The primary impact of CVE-2024-13551 is the potential compromise of user accounts and site integrity on WordPress installations using the ABC Notation plugin. Attackers with contributor-level access can inject persistent malicious scripts that execute in the browsers of site visitors and administrators, leading to session hijacking, theft of sensitive information, or unauthorized actions such as content modification or privilege escalation. This can result in reputational damage, data breaches, and loss of user trust. Since the vulnerability requires authenticated access at contributor level or higher, insider threats or compromised contributor accounts pose a significant risk. The scope includes all WordPress sites using the vulnerable plugin version, which may be widespread given WordPress's global popularity. The vulnerability does not directly impact system availability but can facilitate further attacks that might. Organizations relying on ABC Notation for music notation display on their WordPress sites should be particularly vigilant, as attackers could leverage this to target communities interested in music or education. The absence of known exploits in the wild suggests limited current exploitation but does not preclude future attacks.

To mitigate CVE-2024-13551, organizations should immediately update the ABC Notation plugin to a patched version once available. In the absence of an official patch, administrators should consider temporarily disabling the plugin or removing the 'abcjs' shortcode functionality to prevent exploitation. Implement strict role-based access controls to limit contributor-level privileges only to trusted users and monitor contributor activities for suspicious behavior. Employ Web Application Firewalls (WAFs) with custom rules to detect and block malicious payloads targeting the shortcode parameters.

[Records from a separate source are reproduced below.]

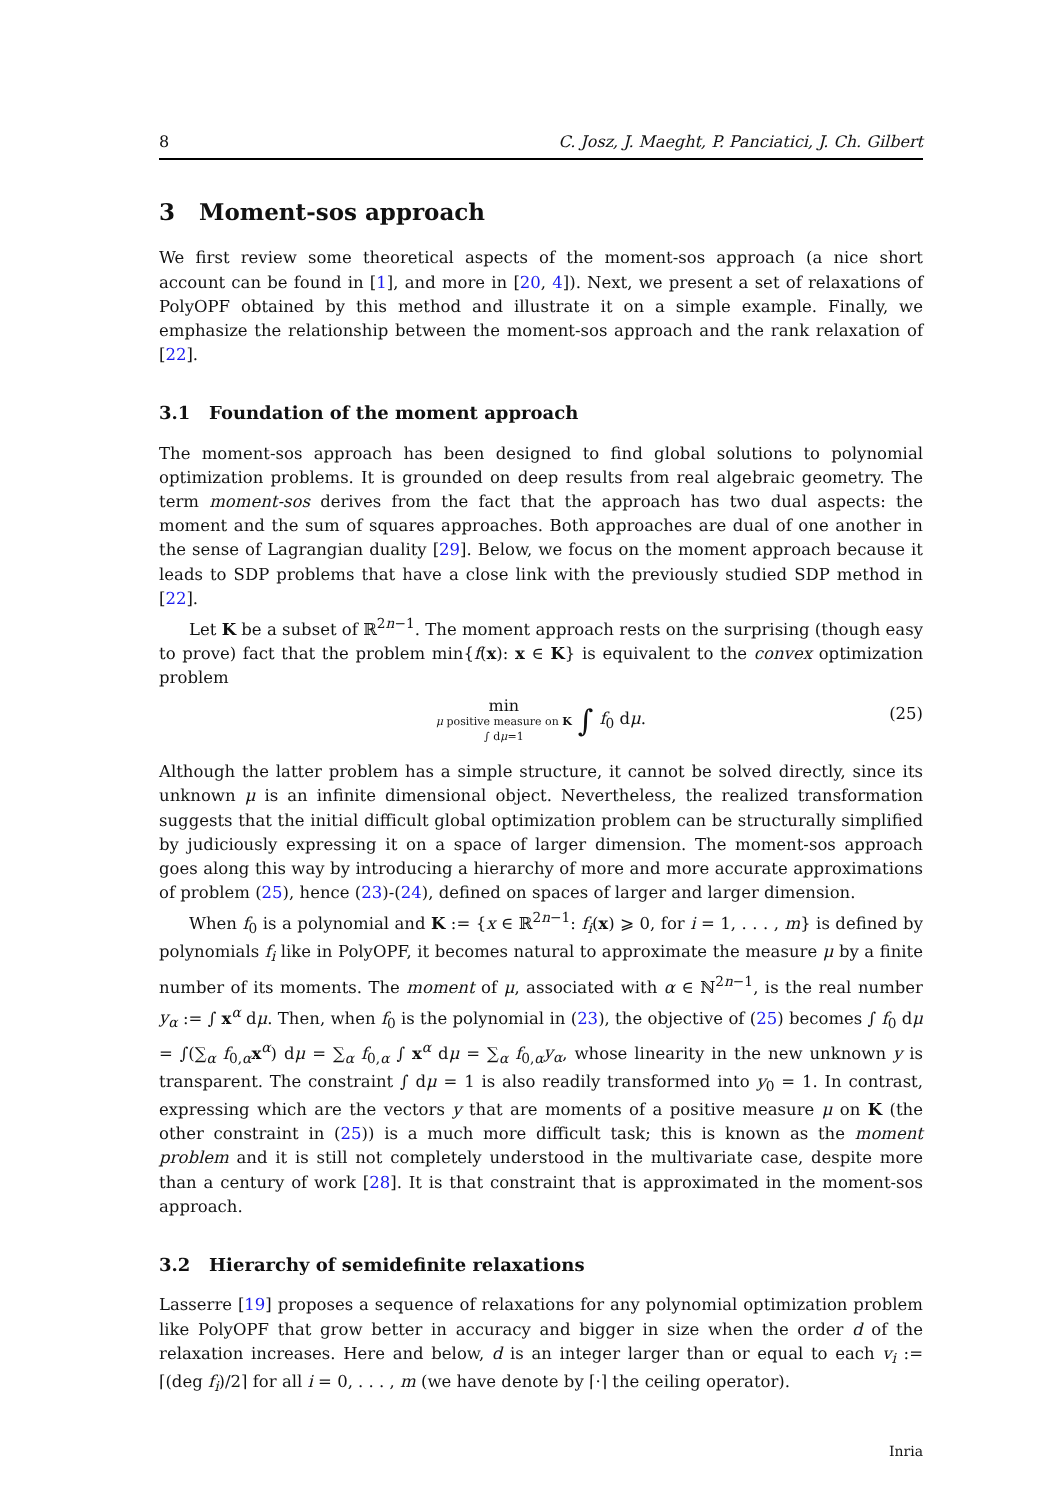8 C. Josz, J. Maeght, P. Panciatici, J. Ch. Gilbert
3 Moment-sos approach
We first review some theoretical aspects of the moment-sos approach (a nice short account can be found in [1], and more in [20, 4]). Next, we present a set of relaxations of PolyOPF obtained by this method and illustrate it on a simple example. Finally, we emphasize the relationship between the moment-sos approach and the rank relaxation of [22].
3.1 Foundation of the moment approach
The moment-sos approach has been designed to find global solutions to polynomial optimization problems. It is grounded on deep results from real algebraic geometry. The term moment-sos derives from the fact that the approach has two dual aspects: the moment and the sum of squares approaches. Both approaches are dual of one another in the sense of Lagrangian duality [29]. Below, we focus on the moment approach because it leads to SDP problems that have a close link with the previously studied SDP method in [22].
Let K be a subset of ℝ<sup>2n−1</sup>. The moment approach rests on the surprising (though easy to prove) fact that the problem min{f(x): x ∈ K} is equivalent to the convex optimization problem
min
μ positive measure on K
∫ dμ=1
∫ f<sub>0</sub> dμ.
(25)
Although the latter problem has a simple structure, it cannot be solved directly, since its unknown μ is an infinite dimensional object. Nevertheless, the realized transformation suggests that the initial difficult global optimization problem can be structurally simplified by judiciously expressing it on a space of larger dimension. The moment-sos approach goes along this way by introducing a hierarchy of more and more accurate approximations of problem (25), hence (23)-(24), defined on spaces of larger and larger dimension.
When f<sub>0</sub> is a polynomial and K := {x ∈ ℝ<sup>2n−1</sup>: f<sub>i</sub>(x) ⩾ 0, for i = 1, . . . , m} is defined by polynomials f<sub>i</sub> like in PolyOPF, it becomes natural to approximate the measure μ by a finite number of its moments. The moment of μ, associated with α ∈ ℕ<sup>2n−1</sup>, is the real number y<sub>α</sub> := ∫ x<sup>α</sup> dμ. Then, when f<sub>0</sub> is the polynomial in (23), the objective of (25) becomes ∫ f<sub>0</sub> dμ = ∫(∑<sub>α</sub> f<sub>0,α</sub>x<sup>α</sup>) dμ = ∑<sub>α</sub> f<sub>0,α</sub> ∫ x<sup>α</sup> dμ = ∑<sub>α</sub> f<sub>0,α</sub>y<sub>α</sub>, whose linearity in the new unknown y is transparent. The constraint ∫ dμ = 1 is also readily transformed into y<sub>0</sub> = 1. In contrast, expressing which are the vectors y that are moments of a positive measure μ on K (the other constraint in (25)) is a much more difficult task; this is known as the moment problem and it is still not completely understood in the multivariate case, despite more than a century of work [28]. It is that constraint that is approximated in the moment-sos approach.
3.2 Hierarchy of semidefinite relaxations
Lasserre [19] proposes a sequence of relaxations for any polynomial optimization problem like PolyOPF that grow better in accuracy and bigger in size when the order d of the relaxation increases. Here and below, d is an integer larger than or equal to each v<sub>i</sub> := ⌈(deg f<sub>i</sub>)/2⌉ for all i = 0, . . . , m (we have denote by ⌈·⌉ the ceiling operator).
Inria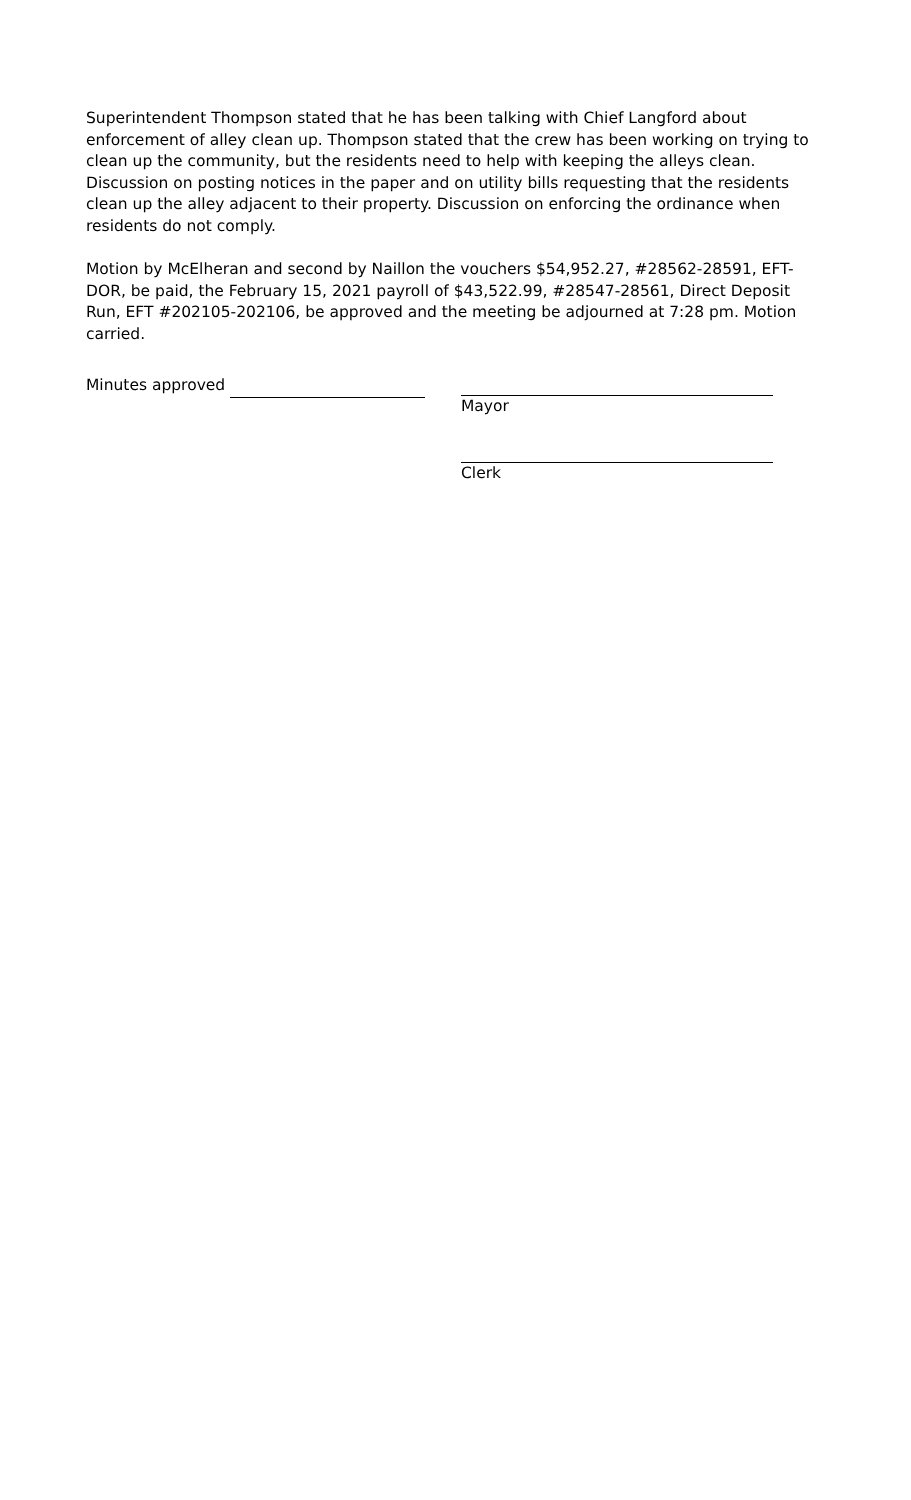Superintendent Thompson stated that he has been talking with Chief Langford about enforcement of alley clean up. Thompson stated that the crew has been working on trying to clean up the community, but the residents need to help with keeping the alleys clean. Discussion on posting notices in the paper and on utility bills requesting that the residents clean up the alley adjacent to their property. Discussion on enforcing the ordinance when residents do not comply.
Motion by McElheran and second by Naillon the vouchers $54,952.27, #28562-28591, EFT-DOR, be paid, the February 15, 2021 payroll of $43,522.99, #28547-28561, Direct Deposit Run, EFT #202105-202106, be approved and the meeting be adjourned at 7:28 pm. Motion carried.
Minutes approved Mayor
Clerk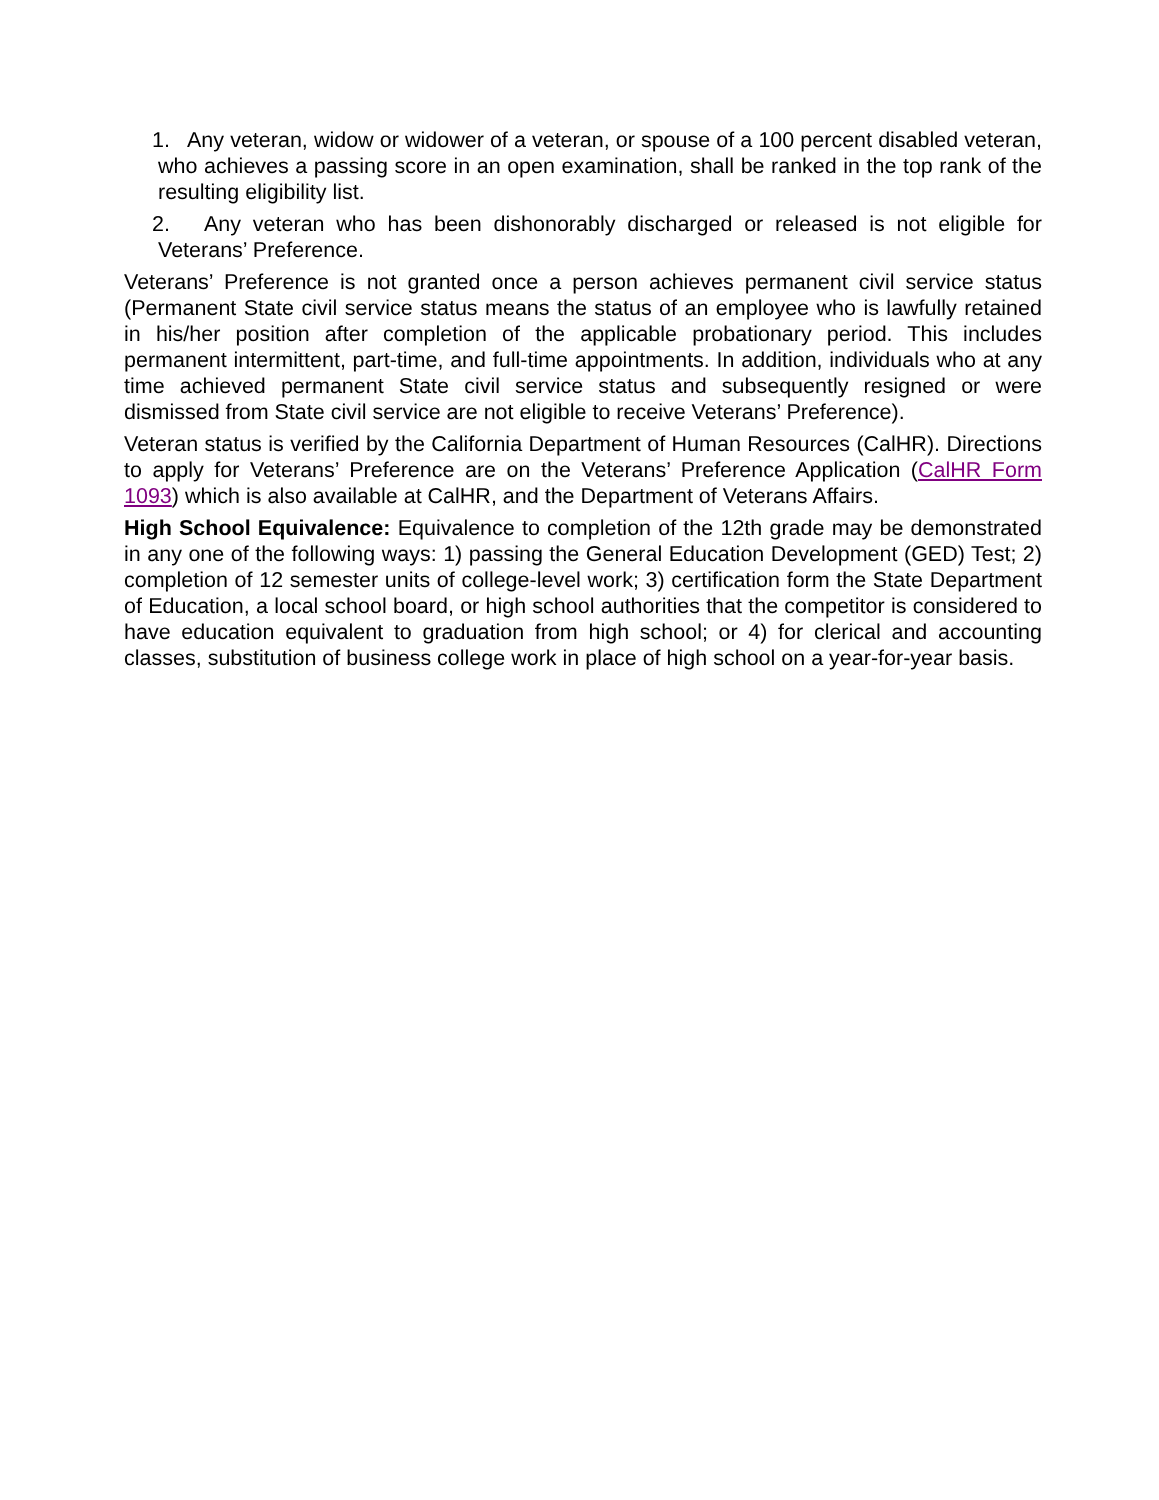1. Any veteran, widow or widower of a veteran, or spouse of a 100 percent disabled veteran, who achieves a passing score in an open examination, shall be ranked in the top rank of the resulting eligibility list.
2. Any veteran who has been dishonorably discharged or released is not eligible for Veterans’ Preference.
Veterans’ Preference is not granted once a person achieves permanent civil service status (Permanent State civil service status means the status of an employee who is lawfully retained in his/her position after completion of the applicable probationary period. This includes permanent intermittent, part-time, and full-time appointments. In addition, individuals who at any time achieved permanent State civil service status and subsequently resigned or were dismissed from State civil service are not eligible to receive Veterans’ Preference).
Veteran status is verified by the California Department of Human Resources (CalHR). Directions to apply for Veterans’ Preference are on the Veterans’ Preference Application (CalHR Form 1093) which is also available at CalHR, and the Department of Veterans Affairs.
High School Equivalence: Equivalence to completion of the 12th grade may be demonstrated in any one of the following ways: 1) passing the General Education Development (GED) Test; 2) completion of 12 semester units of college-level work; 3) certification form the State Department of Education, a local school board, or high school authorities that the competitor is considered to have education equivalent to graduation from high school; or 4) for clerical and accounting classes, substitution of business college work in place of high school on a year-for-year basis.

Additionally, sanitize and validate all user inputs at the application level, and apply output encoding to prevent script execution. Regularly audit WordPress plugins for vulnerabilities and keep all components updated. Educate content contributors about safe content practices and the risks of injecting untrusted code. Finally, monitor logs and user reports for signs of XSS exploitation or anomalous behavior on affected sites.